Somehow, this bizarre scenario comes together, partially because it can also act as a metaphor for the lost promise of Stallone’s career. In Rocky Balboa, the once-famous boxer makes a living by running a kitschy tourist restaurant that exists only to exploit his past accomplishments. The final fight in Rocky Balboa isn’t a grandiose spectacle that could end the Cold War, but rather a chance for Rocky to end his career with dignity. Likewise, Stallone began his career as an Oscar winner, but used his success to enter the world of Hollywood action stardom. In return Hollywood chewed him up and spit him out, forcing him to churn out pale imitations of past successes (his career has been thoroughly examined by Will Sloan over at Dork Shelf, if you so choose to enter that rabbit hole).

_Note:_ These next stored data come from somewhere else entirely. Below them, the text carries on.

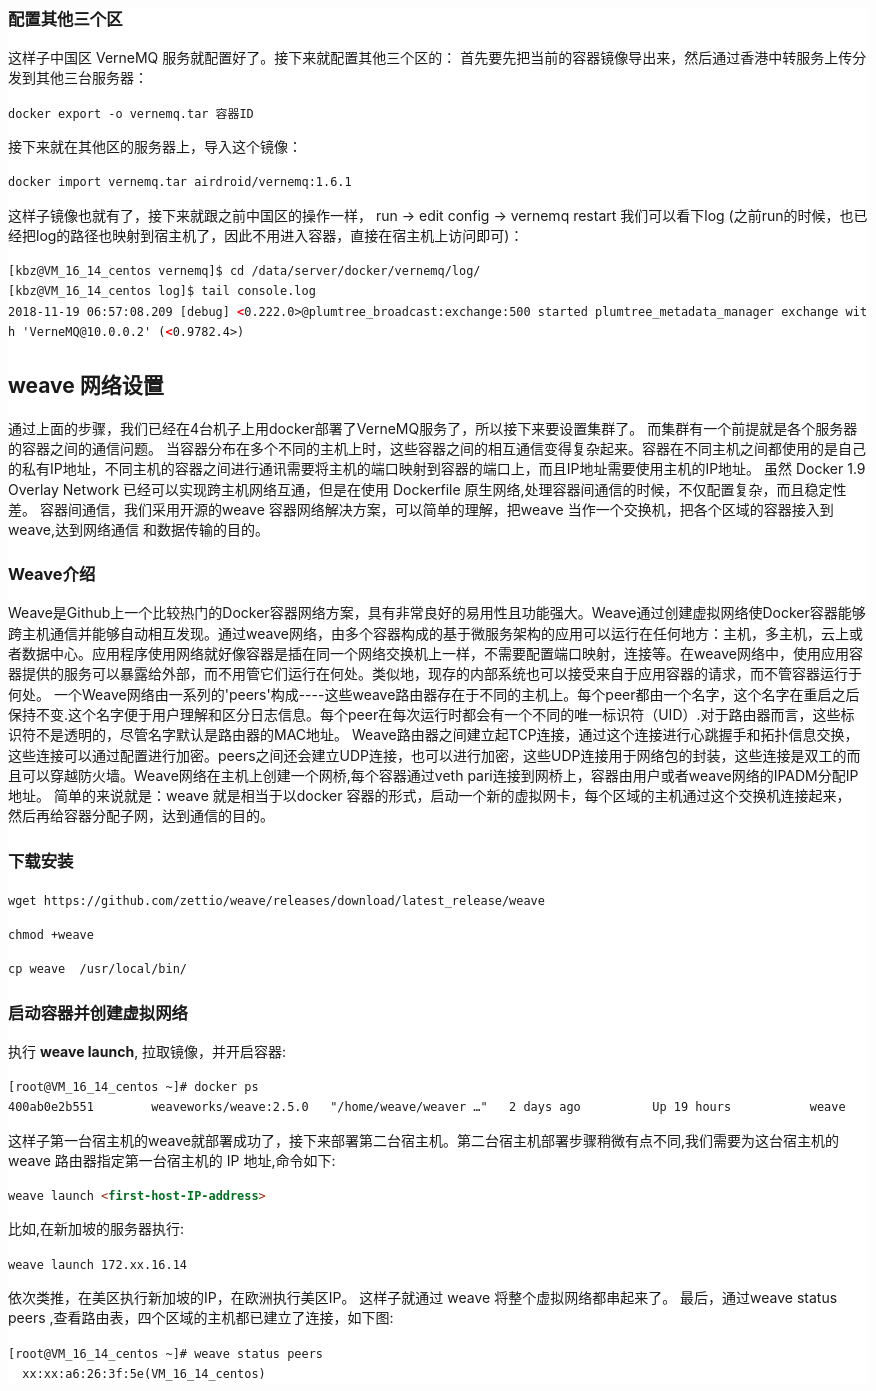 ### 配置其他三个区
这样子中国区 VerneMQ 服务就配置好了。接下来就配置其他三个区的：
首先要先把当前的容器镜像导出来，然后通过香港中转服务上传分发到其他三台服务器：
```html
docker export -o vernemq.tar 容器ID
```
接下来就在其他区的服务器上，导入这个镜像：
```html
docker import vernemq.tar airdroid/vernemq:1.6.1
```
这样子镜像也就有了，接下来就跟之前中国区的操作一样， run -> edit config -> vernemq restart
我们可以看下log (之前run的时候，也已经把log的路径也映射到宿主机了，因此不用进入容器，直接在宿主机上访问即可)：
```html
[kbz@VM_16_14_centos vernemq]$ cd /data/server/docker/vernemq/log/
[kbz@VM_16_14_centos log]$ tail console.log
2018-11-19 06:57:08.209 [debug] <0.222.0>@plumtree_broadcast:exchange:500 started plumtree_metadata_manager exchange with 'VerneMQ@10.0.0.2' (<0.9782.4>)
```
## weave 网络设置
通过上面的步骤，我们已经在4台机子上用docker部署了VerneMQ服务了，所以接下来要设置集群了。 而集群有一个前提就是各个服务器的容器之间的通信问题。
当容器分布在多个不同的主机上时，这些容器之间的相互通信变得复杂起来。容器在不同主机之间都使用的是自己的私有IP地址，不同主机的容器之间进行通讯需要将主机的端口映射到容器的端口上，而且IP地址需要使用主机的IP地址。
虽然 Docker 1.9 Overlay Network 已经可以实现跨主机网络互通，但是在使用 Dockerfile 原生网络,处理容器间通信的时候，不仅配置复杂，而且稳定性差。 
容器间通信，我们采用开源的weave 容器网络解决方案，可以简单的理解，把weave 当作一个交换机，把各个区域的容器接入到weave,达到网络通信 和数据传输的目的。
### Weave介绍
Weave是Github上一个比较热门的Docker容器网络方案，具有非常良好的易用性且功能强大。Weave通过创建虚拟网络使Docker容器能够跨主机通信并能够自动相互发现。通过weave网络，由多个容器构成的基于微服务架构的应用可以运行在任何地方：主机，多主机，云上或者数据中心。应用程序使用网络就好像容器是插在同一个网络交换机上一样，不需要配置端口映射，连接等。在weave网络中，使用应用容器提供的服务可以暴露给外部，而不用管它们运行在何处。类似地，现存的内部系统也可以接受来自于应用容器的请求，而不管容器运行于何处。
一个Weave网络由一系列的'peers'构成----这些weave路由器存在于不同的主机上。每个peer都由一个名字，这个名字在重启之后保持不变.这个名字便于用户理解和区分日志信息。每个peer在每次运行时都会有一个不同的唯一标识符（UID）.对于路由器而言，这些标识符不是透明的，尽管名字默认是路由器的MAC地址。
Weave路由器之间建立起TCP连接，通过这个连接进行心跳握手和拓扑信息交换，这些连接可以通过配置进行加密。peers之间还会建立UDP连接，也可以进行加密，这些UDP连接用于网络包的封装，这些连接是双工的而且可以穿越防火墙。Weave网络在主机上创建一个网桥,每个容器通过veth pari连接到网桥上，容器由用户或者weave网络的IPADM分配IP地址。
简单的来说就是：weave 就是相当于以docker 容器的形式，启动一个新的虚拟网卡，每个区域的主机通过这个交换机连接起来， 然后再给容器分配子网，达到通信的目的。
### 下载安装
```html
wget https://github.com/zettio/weave/releases/download/latest_release/weave
```
```html
chmod +weave
```
```html
cp weave  /usr/local/bin/
```
### 启动容器并创建虚拟网络
执行 **weave launch**, 拉取镜像，并开启容器:
```html
[root@VM_16_14_centos ~]# docker ps
400ab0e2b551        weaveworks/weave:2.5.0   "/home/weave/weaver …"   2 days ago          Up 19 hours           weave
```
这样子第一台宿主机的weave就部署成功了，接下来部署第二台宿主机。第二台宿主机部署步骤稍微有点不同,我们需要为这台宿主机的 weave 路由器指定第一台宿主机的 IP 地址,命令如下:
```html
weave launch <first-host-IP-address>
```
比如,在新加坡的服务器执行:
```html
weave launch 172.xx.16.14
```
依次类推，在美区执行新加坡的IP，在欧洲执行美区IP。 这样子就通过 weave 将整个虚拟网络都串起来了。
最后，通过weave status peers ,查看路由表，四个区域的主机都已建立了连接，如下图:
```html
[root@VM_16_14_centos ~]# weave status peers
  xx:xx:a6:26:3f:5e(VM_16_14_centos)
```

Stallone’s next film, the fourth entry in the Rambo franchise, follows the same formula — take a ridiculous concept and treat it with respect. Eschewing the politically charged locations of the previous sequels (Vietnam and Afghanistan, respectively), John Rambo ventures into war-torn Burma to save a group of Christian missionaries from the country’s despotic regime.

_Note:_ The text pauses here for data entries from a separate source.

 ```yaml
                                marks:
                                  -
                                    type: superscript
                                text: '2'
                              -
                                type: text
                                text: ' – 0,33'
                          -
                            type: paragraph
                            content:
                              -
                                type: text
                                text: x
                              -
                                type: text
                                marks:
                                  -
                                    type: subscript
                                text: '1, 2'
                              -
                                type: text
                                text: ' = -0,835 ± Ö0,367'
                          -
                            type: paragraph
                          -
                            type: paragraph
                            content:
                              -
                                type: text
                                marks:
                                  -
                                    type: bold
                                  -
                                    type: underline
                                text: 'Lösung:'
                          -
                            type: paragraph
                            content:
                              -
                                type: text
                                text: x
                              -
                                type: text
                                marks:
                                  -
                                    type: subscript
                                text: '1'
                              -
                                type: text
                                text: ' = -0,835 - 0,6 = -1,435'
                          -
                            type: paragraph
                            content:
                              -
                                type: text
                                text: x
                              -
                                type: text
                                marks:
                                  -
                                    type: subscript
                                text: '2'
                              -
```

The style of the film matches Stallone’s grizzled visage — it’s all mud and blood and desturated greens; the copious amounts of violence are disturbingly graphic. It’s strange to think of this film as a “stripped down” version of anything, considering the title character kills nearly twice as many people as in the previous Rambo and that Stallone probably used human growth hormones to achieve his grotesque musculature, but Stallone treats his character’s PTSD and possible redemption with sincerity and avoids ironic posturing. Even Rambo’s anticipated mounting of a Gatling gun feels like a cathartic inevitability rather than an excessive spectacle. And once again, audiences are left with an affecting metaphor for Stallone’s career. Rambo begins the film in the wilderness of Thailand, but ends it at home, literally a farmhouse in the American Midwest.

By 2010, Stallone had no more dormant franchises to exploit, but after a decade of superhero flicks, Stallone could still count on lingering nostalgia for the uber-masculine actioners of the late 80s and early 90s. The Expendablesthreadbare plot about a rogue CIA agent and a Latin American dictator wouldn’t be out of place in Stallone’s mid-career ouevre. To emphasize his inspiration, Stallone rounded out the cast with other has-beens, including Dolph Lundgren, Eric Roberts, and Mickey Rourke (Jean Claude Van Damme and Chuck Norris made it into the sequel).

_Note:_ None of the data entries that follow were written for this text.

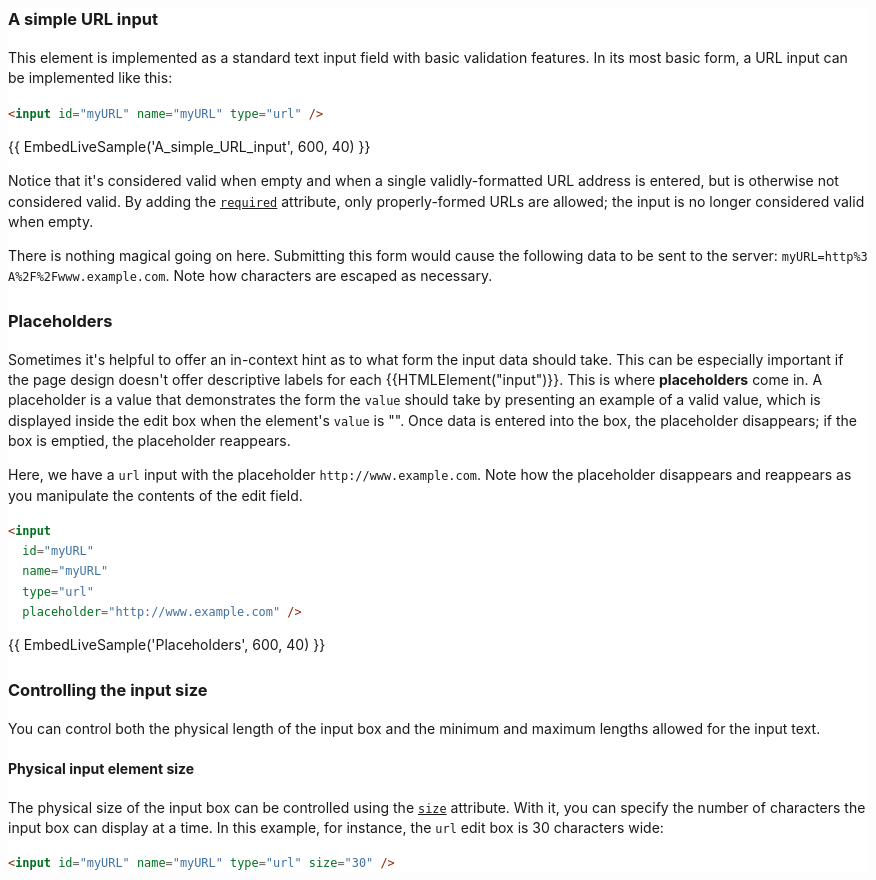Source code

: ### A simple URL input

This element is implemented as a standard text input field with basic validation features. In its most basic form, a URL input can be implemented like this:

```html
<input id="myURL" name="myURL" type="url" />
```

{{ EmbedLiveSample('A_simple_URL_input', 600, 40) }}

Notice that it's considered valid when empty and when a single validly-formatted URL address is entered, but is otherwise not considered valid. By adding the [`required`](/en-US/docs/Web/HTML/Element/input#required) attribute, only properly-formed URLs are allowed; the input is no longer considered valid when empty.

There is nothing magical going on here. Submitting this form would cause the following data to be sent to the server: `myURL=http%3A%2F%2Fwww.example.com`. Note how characters are escaped as necessary.

### Placeholders

Sometimes it's helpful to offer an in-context hint as to what form the input data should take. This can be especially important if the page design doesn't offer descriptive labels for each {{HTMLElement("input")}}. This is where **placeholders** come in. A placeholder is a value that demonstrates the form the `value` should take by presenting an example of a valid value, which is displayed inside the edit box when the element's `value` is "". Once data is entered into the box, the placeholder disappears; if the box is emptied, the placeholder reappears.

Here, we have a `url` input with the placeholder `http://www.example.com`. Note how the placeholder disappears and reappears as you manipulate the contents of the edit field.

```html
<input
  id="myURL"
  name="myURL"
  type="url"
  placeholder="http://www.example.com" />
```

{{ EmbedLiveSample('Placeholders', 600, 40) }}

### Controlling the input size

You can control both the physical length of the input box and the minimum and maximum lengths allowed for the input text.

#### Physical input element size

The physical size of the input box can be controlled using the [`size`](/en-US/docs/Web/HTML/Element/input#size) attribute. With it, you can specify the number of characters the input box can display at a time. In this example, for instance, the `url` edit box is 30 characters wide:

```html
<input id="myURL" name="myURL" type="url" size="30" />
```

While Stallone couldn’t resist the urge to insert a few self-referential jokes into this particular film (the cameos from Bruce Willis and Schwarzenegger are the worst offenders), he still made time for Mickey Rourke to deliver a bizarre, yet strangely emotional, three-minute monologue about a woman’s suicide and losing his soul: “We don’t stand for shit. We used to, but that dried all up.” Once again, Stallone offers a reason for his continued relevance: his soul hasn’t completely dried up, he can still redeem himself.

The Expendables was the last chapter in Stallone’ s trilogy of meta-textual redemption. For last year’s The Expendables 2, Stallone gave up the director’s chair to former Jerry Bruckheimer cohort Simon West, and the affecting career metaphors were traded in for increasingly grating in-jokes (including a cringe-inducing opportunity for awful human being Chuck Norris to recite Chuck Norris facts about himself).

Thus, Bullet To The Head is the culmination of Stallone’s late-career renaissance. It’s the first theatrical Stallone film to be marketed as a “Stallone film” — and not a coda to some bygone era — since 2001’s Driven. In general, the Aging Action Star is supposed to do the same death-defying stunts that he would do if he were younger, but now he has to crack jokes about social security benefits and grunt a little harder when something hurts. Bullet To The Head looks like this kind of film, but let’s not forget that it came on the back of three expensive vanity projects. Films that gutted the glories of Sylvester Stallone’s career but still demanded to be taken seriously. And somehow, they were.